O primeiro sintoma desse transtorno é a desorganização normativa. A legislação ambiental brasileira é fragmentada, sobreposta e, muitas vezes, contraditória. Há normas federais, estaduais e municipais que frequentemente entram em conflito, criando insegurança jurídica para quem deseja empreender de maneira responsável.
Na cidade de São Paulo, para licenciar um edifício multifamiliar, por exemplo, você precisa:
Consultar a viabilidade, aprovar o projeto arquitetônico e emitir alvará e habite-se na Secretaria Municipal de Urbanismo e Licenciamento (SMUL);
Passar pelo licenciamento ambiental e compensação ambiental nos órgãos ambientais (SVMA e CETESB), além da análise de passivos ambientais em caso de contaminação do solo;
Aprovar projetos de abastecimento de água, esgoto e rede elétrica nas respectivas concessionárias;
Aprovar Projeto de Prevenção e Combate a Incêndios junto ao Corpo de Bombeiros;
A depender do caso, submeter um Relatório de Impacto no Trânsito (RIT) junto à Companhia de Engenharia de Tráfego (CET);
Registrar a incorporação no Cartório de Registro de Imóveis;
Criar uma Associação de Moradores e Condomínio.
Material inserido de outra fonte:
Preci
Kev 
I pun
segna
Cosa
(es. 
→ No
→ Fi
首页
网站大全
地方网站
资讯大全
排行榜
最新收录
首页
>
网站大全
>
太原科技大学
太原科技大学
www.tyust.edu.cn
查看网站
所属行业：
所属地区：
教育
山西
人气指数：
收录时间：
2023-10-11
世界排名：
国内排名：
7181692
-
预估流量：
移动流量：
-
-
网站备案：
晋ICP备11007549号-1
Além disso, os órgãos ambientais operam com diferentes critérios, resultando em um processo de licenciamento que pode durar anos e variar drasticamente de um estado para outro, ou até dentro de uma mesma unidade federativa.
Outro aspecto é a politização do licenciamento. Em muitos casos, o processo não se baseia apenas em critérios técnicos, mas sim em interesses políticos, sejam eles locais ou nacionais. Grandes empreendimentos, especialmente aqueles ligados à infraestrutura e energia, frequentemente enfrentam entraves que vão além das preocupações ambientais.
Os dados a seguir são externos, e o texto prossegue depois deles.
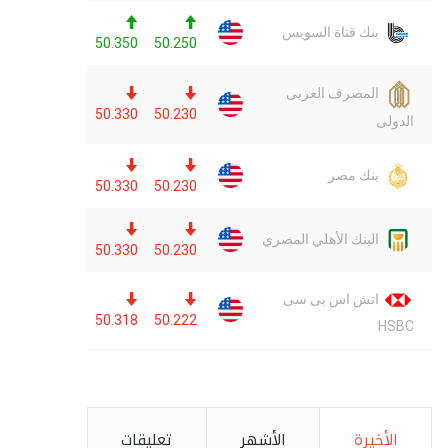
الأخيرة
الأشهر
تعليقات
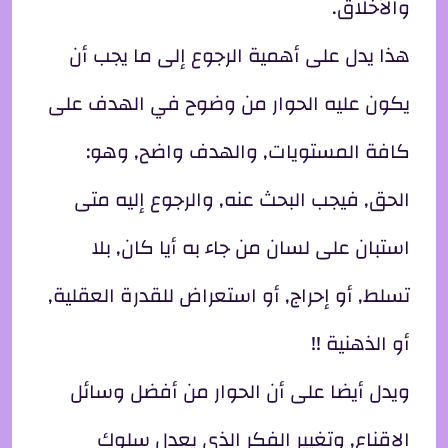
والأخلاق.
هذا يدل على أهمية الرجوع إلى ما يجب أن
يكون عليه الحوار من وضوح في الهدف على
كافة المستويات, والهدف واضح, وهو:
الحق, فيجب البحث عنه, والرجوع إليه متى
استبان على لسان من جاء به أيا كان, بلا
تسلط, أو إحراج, أو استعراض للقدرة العقلية,
أو الذهنية !!
ويدل أيضا على أن الحوار من أفضل وسائل
الإقناع, وتغيير الفكر الذي يعدل سلوك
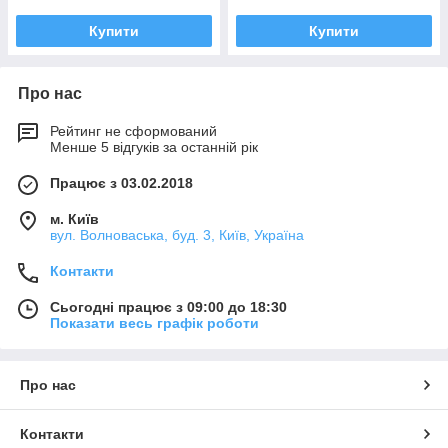
Купити
Купити
Про нас
Рейтинг не сформований
Менше 5 відгуків за останній рік
Працює з 03.02.2018
м. Київ
вул. Волноваська, буд. 3, Київ, Україна
Контакти
Сьогодні працює з 09:00 до 18:30
Показати весь графік роботи
Про нас
Контакти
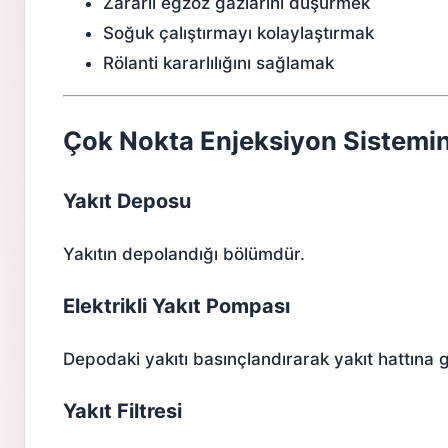
Zararlı egzoz gazlarını düşürmek
Soğuk çalıştırmayı kolaylaştırmak
Rölanti kararlılığını sağlamak
Çok Nokta Enjeksiyon Sistemin
Yakıt Deposu
Yakıtın depolandığı bölümdür.
Elektrikli Yakıt Pompası
Depodaki yakıtı basınçlandırarak yakıt hattına 
Yakıt Filtresi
O licenciamento pode ser usado como moeda de troca política ou sofrer influência de pressões externas, resultando na liberação de projetos ambientalmente questionáveis ou, no extremo oposto, no “atrapalhamento” ou mesmo engavetamento de iniciativas viáveis.
Observa-se o emblemático caso da recente engorda da Praia de Ponta Negra, em Natal, onde Estado e Prefeitura travaram uma batalha institucional, transformando o licenciamento ambiental em um palanque político. De um lado, a Prefeitura há anos tentava emitir a Licença Ambiental, do outro, o Governo do Estado queria atrapalhar o adversário político via órgão ambiental. A disputa chegou ao ponto de haver protesto do executivo municipal na porta do órgão ambiental estadual, um episódio que ilustra bem a falta de racionalidade do processo.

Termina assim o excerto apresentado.